Незаметно доскочил Григорий до Обухова болота и спохватился, когда перед носом засинела вода. Зря! Ох как зря поехал он этой дорогой. Надо было маленькой, Поспеловской. Как забыть проклятый ложок! И объехать некуда: кругом лес. Вилять же меж кустов и берез с грузом опасно: запорешься — не выехать.
Э-э… Была не была! — И пустил колесник напропалую.
Трактор рассек овражек и выскочил передками на бережок. Тут бы и крикнуть с радостью: «Знать бы, дак не горевать!» — да случилось, чего боялся: запробуксовывал трактор. Шпоры, хоть и большие, а не помогают. Садятся задние колеса. Того и гляди, увязнет трактор до колоды. Навалился на руль парень, всем телом помогает, кричит: «Не подкачай, родимый!» Но трактор ни с места. Лишь черно-жирный кисель да брызги летят врассыпную.

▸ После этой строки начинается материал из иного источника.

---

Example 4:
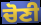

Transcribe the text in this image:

ਚੋਣੀ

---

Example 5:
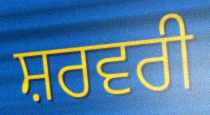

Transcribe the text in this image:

ਸ਼ਰਵਰੀ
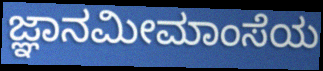
ಜ್ಞಾನಮೀಮಾಂಸೆಯ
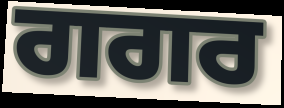
ਗਗਰ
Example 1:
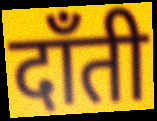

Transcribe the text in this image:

दाँती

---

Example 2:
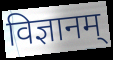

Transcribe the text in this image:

विज्ञानम्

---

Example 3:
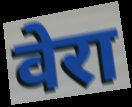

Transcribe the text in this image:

वेरा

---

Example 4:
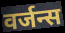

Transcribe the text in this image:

वर्जन्स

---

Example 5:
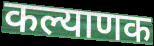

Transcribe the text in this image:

कल्याणक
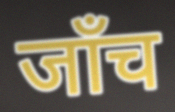
जाँच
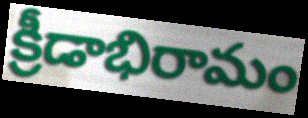
క్రీడాభిరామం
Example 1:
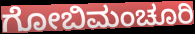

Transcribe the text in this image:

ಗೋಬಿಮಂಚೂರಿ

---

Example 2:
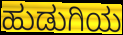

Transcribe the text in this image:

ಹುಡುಗಿಯ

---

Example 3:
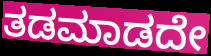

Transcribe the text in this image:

ತಡಮಾಡದೇ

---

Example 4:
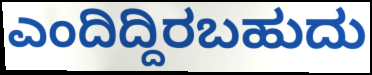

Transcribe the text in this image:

ಎಂದಿದ್ದಿರಬಹುದು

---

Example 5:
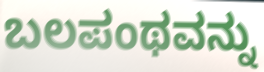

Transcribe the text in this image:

ಬಲಪಂಥವನ್ನು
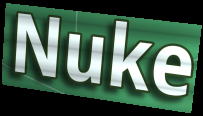
Nuke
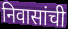
निवासांची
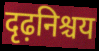
दृढ़निश्चय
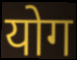
योग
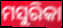
ମସୁରିକା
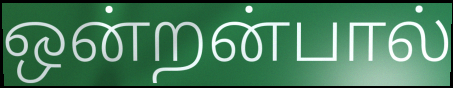
ஒன்றன்பால்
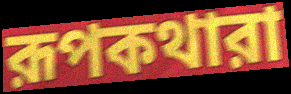
রূপকথারা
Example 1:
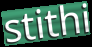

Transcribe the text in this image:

stithi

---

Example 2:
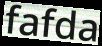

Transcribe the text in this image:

fafda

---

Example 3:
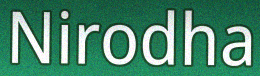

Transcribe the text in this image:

Nirodha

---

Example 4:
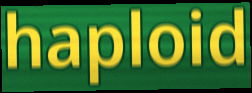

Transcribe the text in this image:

haploid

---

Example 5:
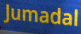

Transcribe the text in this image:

Jumadal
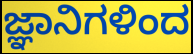
ಜ್ಞಾನಿಗಳಿಂದ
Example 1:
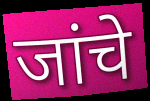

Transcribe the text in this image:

जांचे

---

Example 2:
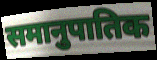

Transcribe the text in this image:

समानुपातिक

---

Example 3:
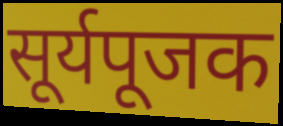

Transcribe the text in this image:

सूर्यपूजक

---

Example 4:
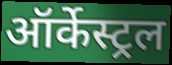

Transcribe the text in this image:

ऑर्केस्ट्रल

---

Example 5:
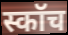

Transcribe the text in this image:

स्कॉच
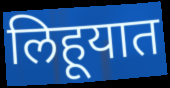
लिहूयात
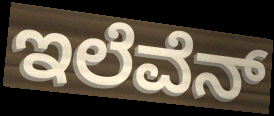
ಇಲೆವೆನ್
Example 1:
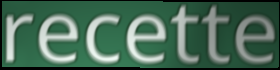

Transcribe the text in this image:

recette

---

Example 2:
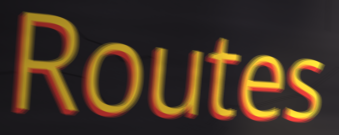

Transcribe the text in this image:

Routes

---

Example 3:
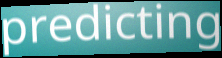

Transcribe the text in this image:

predicting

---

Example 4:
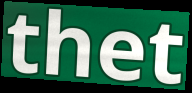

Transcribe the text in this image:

thet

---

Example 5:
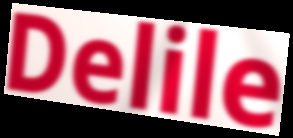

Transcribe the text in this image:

Delile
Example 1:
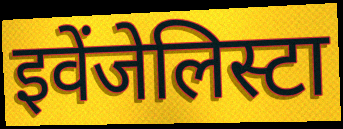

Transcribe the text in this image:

इवेंजेलिस्टा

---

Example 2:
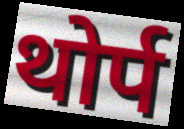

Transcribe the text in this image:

थोर्प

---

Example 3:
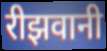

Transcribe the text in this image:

रीझवानी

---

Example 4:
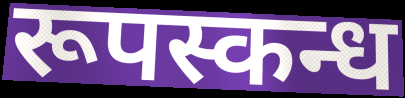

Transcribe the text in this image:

रूपस्कन्ध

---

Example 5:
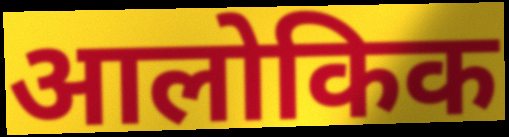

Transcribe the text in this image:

आलोकिक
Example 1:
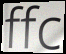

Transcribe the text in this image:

ffc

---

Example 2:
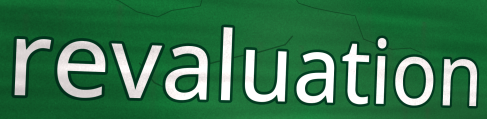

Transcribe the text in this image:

revaluation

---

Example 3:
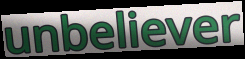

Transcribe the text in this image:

unbeliever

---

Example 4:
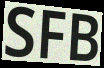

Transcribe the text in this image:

SFB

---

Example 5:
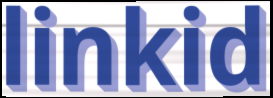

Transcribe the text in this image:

linkid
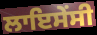
ਲਾਇਸੇਂਸੀ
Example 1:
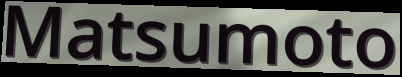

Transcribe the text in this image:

Matsumoto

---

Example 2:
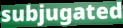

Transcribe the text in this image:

subjugated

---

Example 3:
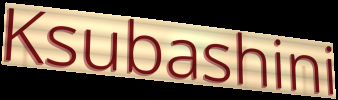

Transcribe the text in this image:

Ksubashini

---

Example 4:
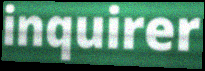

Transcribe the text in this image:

inquirer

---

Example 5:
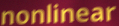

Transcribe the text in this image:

nonlinear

Не одну охапку хвороста сбросил он под колеса, прежде чем выкарабкался. А в деревню приехал уж совсем поздно, когда ободняло.
На зерносушилке девки и бабы. Они сидели рядком, друг возле друга на березовом долготье. Настя Максимовских изо всех приметных приметная. Ее за версту узнаешь. Тело у нее крупное, из толпы выделяется, а шамела шамелой. Она и теперь, завидев Гриньку, шмыгнула на березовую рогатину, торчащую из печи. Верхушка легко гнулась и подбрасывала девку. Пылающий комель, не выдержав, перевернулся в печи, и Настя юзом пробороздила золу. Чуть в печку не угодила. Хорошо, что цело помешало. Она отпрянула назад и соскочила как ни в чем не бывало. Не такое снашивала. С этой девкой никогда не соскучишься. Уж что сколоколит или учудит, прямо хоть стой, хоть падай. Порой так насолит, так досадит своими шуточками, а не сердишься. Ни одни вечерки без нее не проходили. Где она, там смех и веселье. А начнет работать, десятерым не угнаться. Все у нее в руках кипело.
Впрочем, что это заладил о Насте да о Насте. Будто на ней свет клином сошелся. Чем, например, хуже другие девки и бабы? Они тоже не промах. Возьми хоть Овдотью Стерхову — Гринькину напарницу — или Катьку Брюханову, Лидку Обухову. Всех не пересчитаешь. Всю войну на плечах колхозное хозяйство вынесли. И горе, и слезы. Кому пожалуешься? Некому. Мужики были на фронте, врага били. И теперь еще не у всех вернулись с войны, хоть и окончилась она, проклятая. У кого и пришли мужья домой, дак калека калекой. За себя работали и за них — спасителей: пусть подлечатся. Шутки и смех перебивали боль и обиду, заряжали на целый день, работа и спорилась.
Увидев трактор, все разом взвились, как спугнутые куры с седол.
Одна кричит:
— Сюда, сюда, Китыч!
Другая:
— Подворачивай между печей!
Третья:
— На обе стороны будем разгружать.
— Вы что кудахтаете? — перебивает всех Настя. — Берите лопаты, плицы. Эй, Устя, ты что растопорщилась? Орудию потеряла? Вон она промеж носа торчит. А тебе, Улька, не хватило, что ли? Эй, девчата, налетай, подешевело!
— Бери мельче — кидать легче, — кричит Лидка Пузырева.